§ WHAT THE EXERCISE ASKS:
Give back a single figure: the number of lines in the entries below that contain "torta".

★ ★ ★

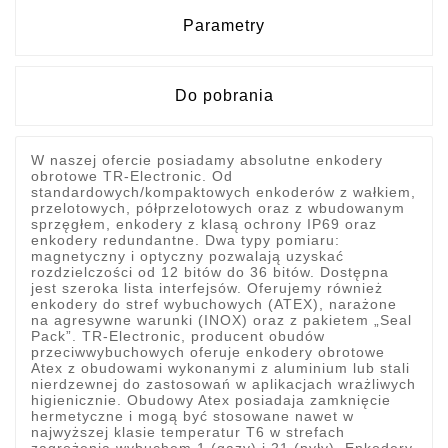
Parametry
Do pobrania
W naszej ofercie posiadamy absolutne enkodery
obrotowe TR-Electronic. Od
standardowych/kompaktowych enkoderów z wałkiem,
przelotowych, półprzelotowych oraz z wbudowanym
sprzęgłem, enkodery z klasą ochrony IP69 oraz
enkodery redundantne. Dwa typy pomiaru:
magnetyczny i optyczny pozwalają uzyskać
rozdzielczości od 12 bitów do 36 bitów. Dostępna
jest szeroka lista interfejsów. Oferujemy również
enkodery do stref wybuchowych (ATEX), narażone
na agresywne warunki (INOX) oraz z pakietem „Seal
Pack”. TR-Electronic, producent obudów
przeciwwybuchowych oferuje enkodery obrotowe
Atex z obudowami wykonanymi z aluminium lub stali
nierdzewnej do zastosowań w aplikacjach wrażliwych
higienicznie. Obudowy Atex posiadaja zamknięcie
hermetyczne i mogą być stosowane nawet w
najwyższej klasie temperatur T6 w strefach
zagrożenia wybuchem 1 (gazy) i 21 (pyły). Enkodery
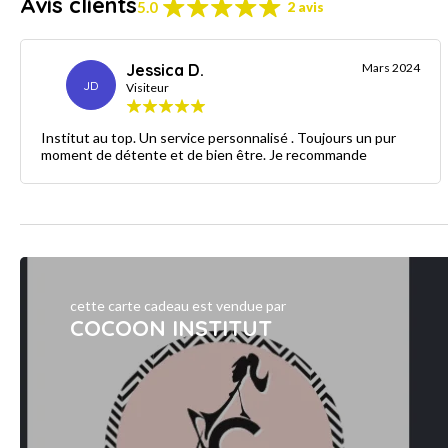
Avis clients
5.0
2 avis
Jessica D.
Mars 2024
JD
Visiteur
Institut au top. Un service personnalisé . Toujours un pur
moment de détente et de bien être. Je recommande
cette carte cadeau est vendue par
COCOON INSTITUT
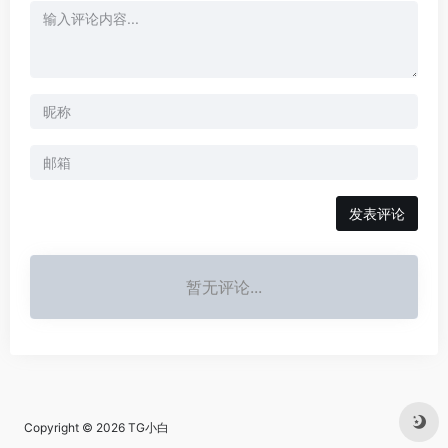
发表评论
暂无评论...
Copyright © 2026
TG小白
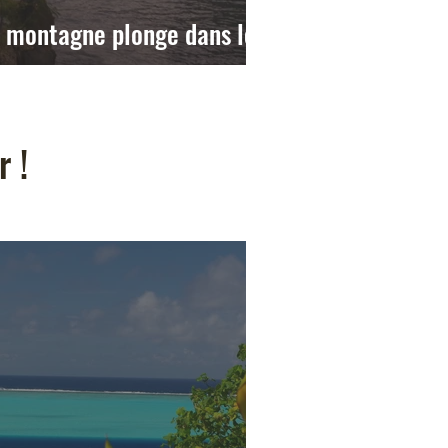
a montagne plonge dans le
 !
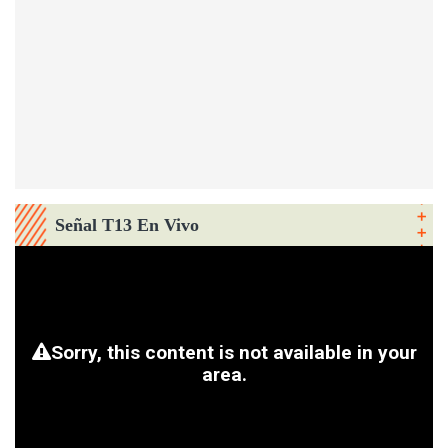
Señal T13 En Vivo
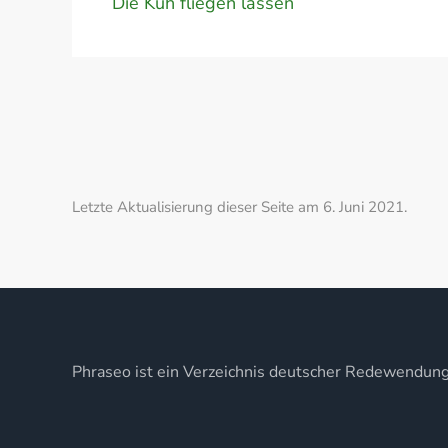
Die Kuh fliegen lassen
Letzte Aktualisierung dieser Seite am 6. Juni 2021.
Phraseo ist ein Verzeichnis deutscher Redewendun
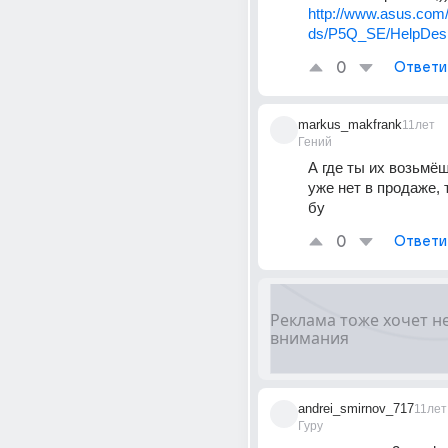
http://www.asus.com
ds/P5Q_SE/HelpDe
0
Ответи
markus_makfrank
11лет
Гений
А где ты их возьмёш
уже нет в продаже, 
бу
0
Ответи
andrei_smirnov_717
11лет
Гуру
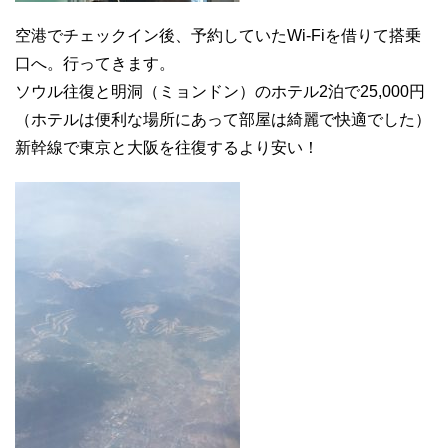
空港でチェックイン後、予約していたWi‐Fiを借りて搭乗
口へ。行ってきます。
ソウル往復と明洞（ミョンドン）のホテル2泊で25,000円
（ホテルは便利な場所にあって部屋は綺麗で快適でした）
新幹線で東京と大阪を往復するより安い！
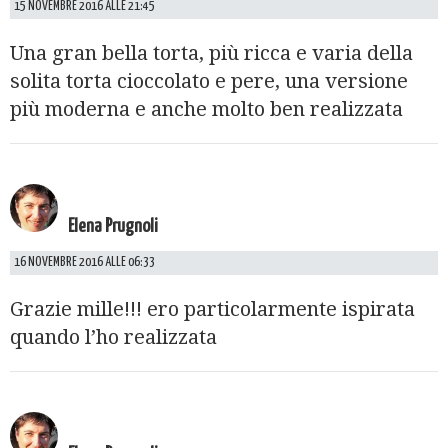
15 NOVEMBRE 2016 ALLE 21:45
Una gran bella torta, più ricca e varia della
solita torta cioccolato e pere, una versione
più moderna e anche molto ben realizzata
Elena Prugnoli
16 NOVEMBRE 2016 ALLE 06:33
Grazie mille!!! ero particolarmente ispirata
quando l’ho realizzata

★ ★ ★

§ RESPONSE:
2